I’ve been in the apartment over two weeks now. Most of my travel has been back and forth to school and the Saturday evening excursions to the Bai Hois (more on those at a later date!). But I’m trying to get into the routine of a daily morning walk around the neighbourhood. 1: it gets me out of the apartment 2: I explore and see a typical Hanoian neighbourhood 3: I carry my camera so people get used to seeing the tall Westerner with his camera, and hopefully will get used to my taking photos of, what to them, must seem everyday kind of stuff.
Here then is a selection of some photos from my ramblings….
Morning starts early here. I wake up to the sounds of pounding disco for the sports club’s aerobics starting around 4:30-5am and then, soon after, they start work on the new building next door. Recently there’s been a lot of cement mixing as they’ve been building the brick walls up. It’s all very labour intensive: women wash down the materials for the concrete and one person runs a motor for hauling the buckets of material up on a wire to the top. Thankfully they’re not noisy everyday. Then there’s the PA speaker almost right outside my windows which blasts out music and propaganda at odd hours. But the nights are generally quiet.
Just down the lane are some fields with new buildings going up all around. This seems typical of this area: what was once farmland is now being developed with highrises.
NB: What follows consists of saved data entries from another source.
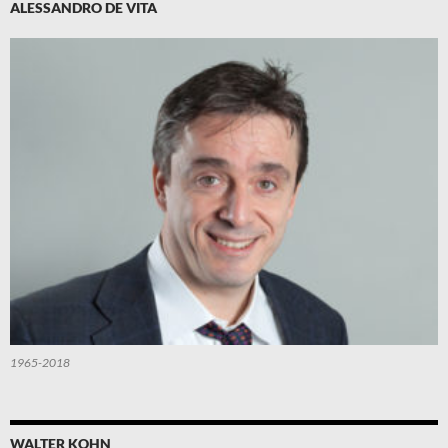
ALESSANDRO DE VITA
1965-2018
WALTER KOHN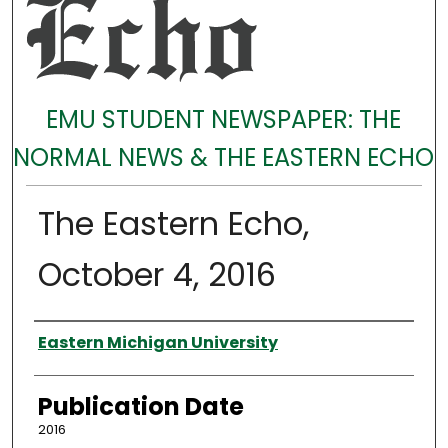
EMU STUDENT NEWSPAPER: THE
NORMAL NEWS & THE EASTERN ECHO
The Eastern Echo,
October 4, 2016
Authors
Eastern Michigan University
Publication Date
2016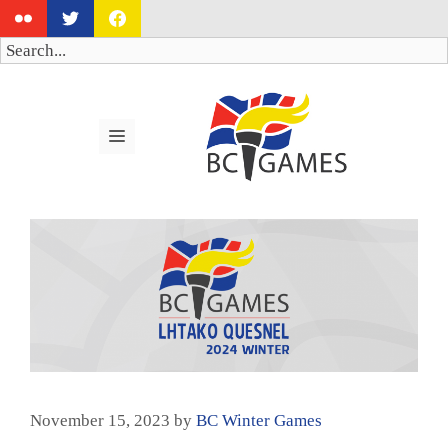
Skip
to
Search
content
MENU
November 15, 2023
by
BC Winter Games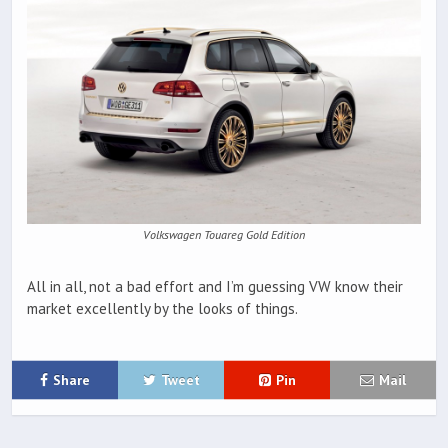
Volkswagen Touareg Gold Edition
All in all, not a bad effort and I’m guessing VW know their
market excellently by the looks of things.
Share
Tweet
Pin
Mail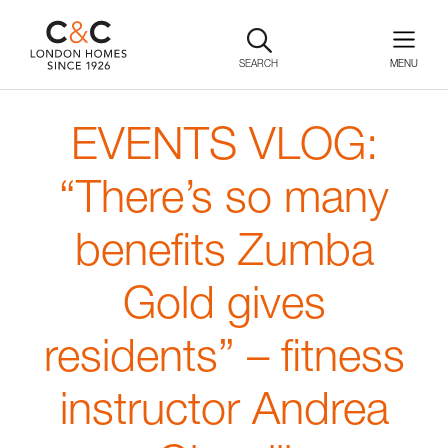
SEARCH
EVENTS VLOG:
“There’s so many
benefits Zumba
Gold gives
residents” – fitness
instructor Andrea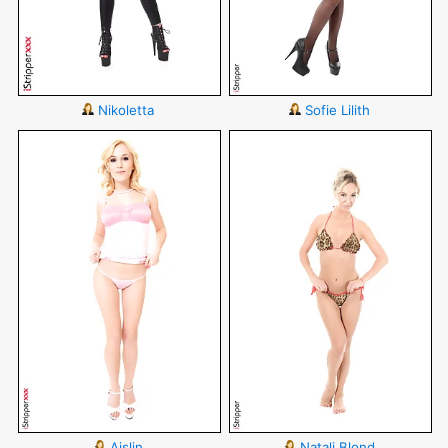
Nikoletta
Sofie Lilith
Aislin
Natali Blond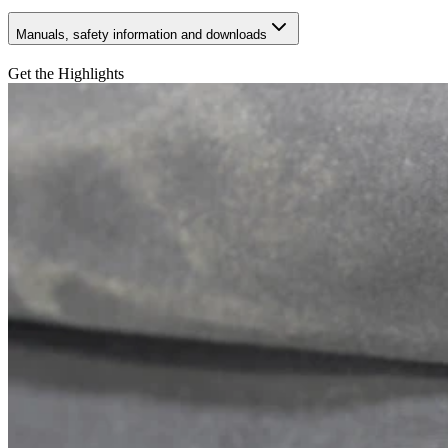
Manuals, safety information and downloads
Get the Highlights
So there’s a mix of occasional older homes, fields, newer four storey homes and then the big blocks going up. In the foreground is a bit of garbage by the side of the road. I see street cleaners out all the time cleaning up but then I’ve also seen big and small piles of refuse, usually in or near empty lots.
I see people picking up and sorting all kinds of goods: cardboard, plasics, cans, glass, styrofoam etc. This appears to be large bundles of plastics waiting to be picked up.
There are lots of small shops repairing motorbikes and bicycles. Here’s a bike that’s had a lot of bits and pieces added to hold it together. At first I thought it was just superstructure added for carrying goods, then I realized much of it is actually structural.
A bicycle used for carrying feather dusters and…
bicycles used for carrying large baskets of fruits and ….
a flower vendor with a large display of flowers on the back of her bicycle. Across the road from her is the man who insisted I take her picture…
In the posed photo I took of her she’s busy waving at me which obscures her face. The fellow above was quite happy to have me take his photo; as were the fellows below.
I’d passed them once and they’d waved and called out “Hello” (very common as I pass by). The second time I passed they’d stopped for lunch and they called me over. After I took the photo they gestured to ask if I’d like some lunch. I declined and as I was leaving another man came up with a bottle of vodka and waved it at me. I declined the that offer too and continued on my way.
Often the lanes are too narrow for trucks so construction material is dumped nearby and hauled by carts to the building site. Here a young man moves rebar from the supplier on a specially designed cart. Carts are also used to move earth, gravel, bricks, cement, wood and pretty much anything and everything. Below is another modified bicycle – this one used for hauling rounds of charcoal for cooking.
I don’t know if the bicycle drivetrain would still be used as the rickshaw type handles in the front would then be rather long protrusions.
In my wanderings I’ve found some temples and pagodas. Above is one in a small lake nearby. This one, and its neighbouring, on-shore building, seem to be under renovations. The little platform in front of the pagoda hosts a half dozen turtles, sunning themselves.
This pagoda is in much better condition but its on-shore component also was being renovated.
However, by shooting at upwards angle I avoided the piles of dirt out front and captured some of the glory of the gates to the temple.
At another, larger temple, I encountered this fierce stone lion. Inside was another little lake; an oasis of calm in the Sunday chaos.
I’ve been told that very few Hanoians practice any form of religion; that Buddhism is in decline and a form of ancestor worship, such as that in China, is more popular with small shrines in people’s homes. One form of worship is very noticeable, however…
Yes, karaoke is very popular here. I’ve been asked by my students if I’d sing but have politely, and firmly, declined. The karaoke clubs are best seen at night when they’re all lit up. Soon I’ll have to do a night photography excursion. Because I work in the evenings though I haven’t had many opportunities.
And of course there’s the odd mis-spelling of Western words. I see a lots of variations on the word ‘photocopy’; guess it depends how it fits on the sign.
All in all I’m enjoying my walks around the neighbourhood. Walking I get to see more than from my bicycle and it’s a much less aggressive way of getting around. I’m hoping that as time passes people will get used to me and I’ll become less shy about photographing them. It’s the people that make a place special and most Hanoians seem quite happy to say “Hello” and smile at this stranger in the midst of their city.